Having served their sentence of forty years in the wilderness, the Israelites were knocking at Jericho’s gates. Even though God’s chosen people were still on the other side of the Jordan River, the inhabitants of Jericho—10,000 strong—were terrified. They’d heard all about how the Red Sea miraculously parted so the children of Israel could walk through on dry ground, and how the pursuing Egyptians drowned. They’d heard about how the Israelites, a fugitive nation with little or no military training, had annihilated the Amorite kingdoms of kings Sihon and Og.

And now, here they were, just across the river, poised to strike. Yep, the citizens of Jericho were shaking in their sandals.

But the Israelites didn’t know this. Not until Joshua, their leader, sent two spies to the city. It should come as no surprise that these men ended up in the house of the only person in Jericho who would protect them—a prostitute by the name of Rahab.

When the king sent his heavies to Rahab’s house to arrest the spies, she said they’d already left.

“If you hurry,” she told them, “you can catch up with them.”

Then she went up to the roof, where the spies were hiding under stalks of flax laid out for drying.

“I know that the LORD has given this land to you and that a great fear of you has fallen on us, so that all who live in this country are melting in fear because of you,” she said, adding that they’d heard what had happened at the Red Sea and to the two kings. “Everyone’s courage failed because of you, for the LORD your God is God of heaven above and on the earth below.”

Her words jogged their memory: “I will put the terror and fear of you on all the nations under heaven,” God had promised not too long before. “They will hear reports of you and will tremble and be in anguish because of you” (Deuteronomy 2:25 NIV).

Rahab then asked for protection for her and her family when they conquered the city. The spies promised, tying a scarlet cord in the window that would identify her house to the invading Israelites.

You know what happened. The walls of Jericho fell down flat, the Israelites conquered and burned the city, and Rahab and her family were saved.

But did you know that Rahab, the former harlot, married Salmon, who is believed to be the son of Caleb, one of the two spies who came back with a good report forty years earlier? The union of their son Boaz and Ruth produced Obed, the grandfather of King David, an ancestor of Jesus the Messiah.

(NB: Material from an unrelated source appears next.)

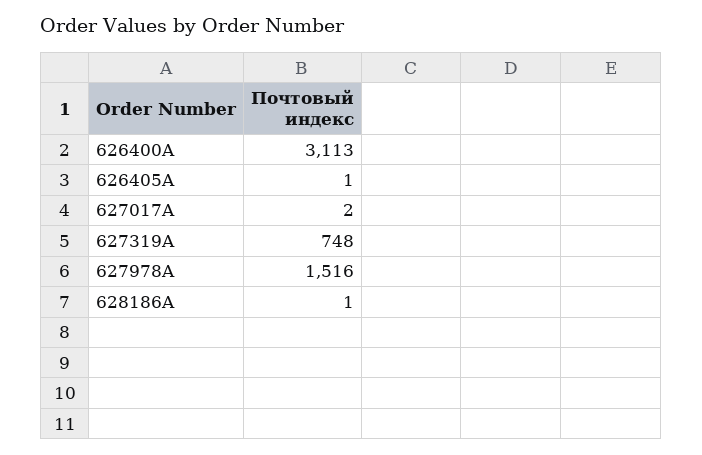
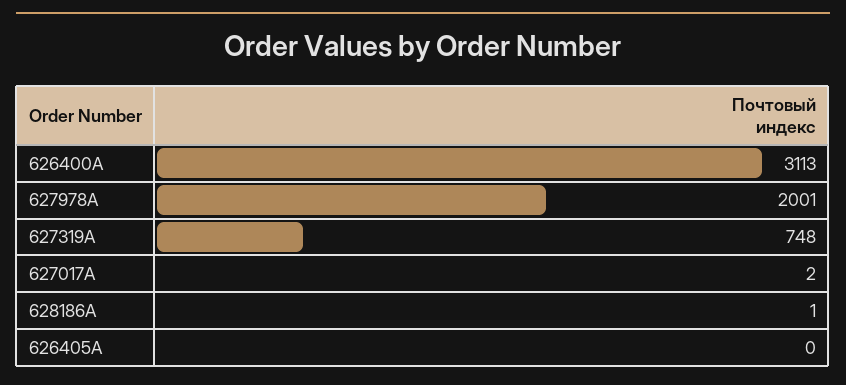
626405A: 1 -> 0
627978A: 1516 -> 2001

This is a story of faith and faithfulness: the remarkable faith of Rahab, which distinguished her for the future “Hall of Faith” (Hebrews 11), and the faithfulness of God, who always keeps His promises.

Take note: Jericho fell a few weeks after the flax was harvested—in March, the time of the Passover. The crimson blood of the Passover lamb represented a promise, a covenant, between God and the Israelites. The scarlet cord in Rahab’s window identified the one to whom a promise was made.

Fast forward 1,400 years, to the night one of Rahab’s descendants, a man named Jesus, held up a cup of wine, and proclaimed, “This is My blood of the new covenant …”

This blood, the blood of God’s only Son, fulfilled the promise He made at the dawn of civilization, when the sin of our first parents created a chasm between them, and hence all mankind, and a loving Creator.

If Rahab—a common prostitute who lived in a nation whose wickedness aroused God’s wrath and marked them for total destruction—could believe the promises of a God she’d only heard of at the risk of her life, how can we, who have God’s Word and His Spirit, not also believe?

Come, thou long-expected Jesus, born to set thy people free. From our fears and sins release us; let us find our rest in thee. Israel’s strength and consolation, hope of all the earth thou art. Dear desire of every nation, joy of every longing heart.*

*From “Come, Thou Long-Expected Jesus,” by Charles Wesley. Public domain.

Read and reflect on Joshua 2.

From God, Me, & a Cup of Tea for the Seasons © 2018 Michele Huey.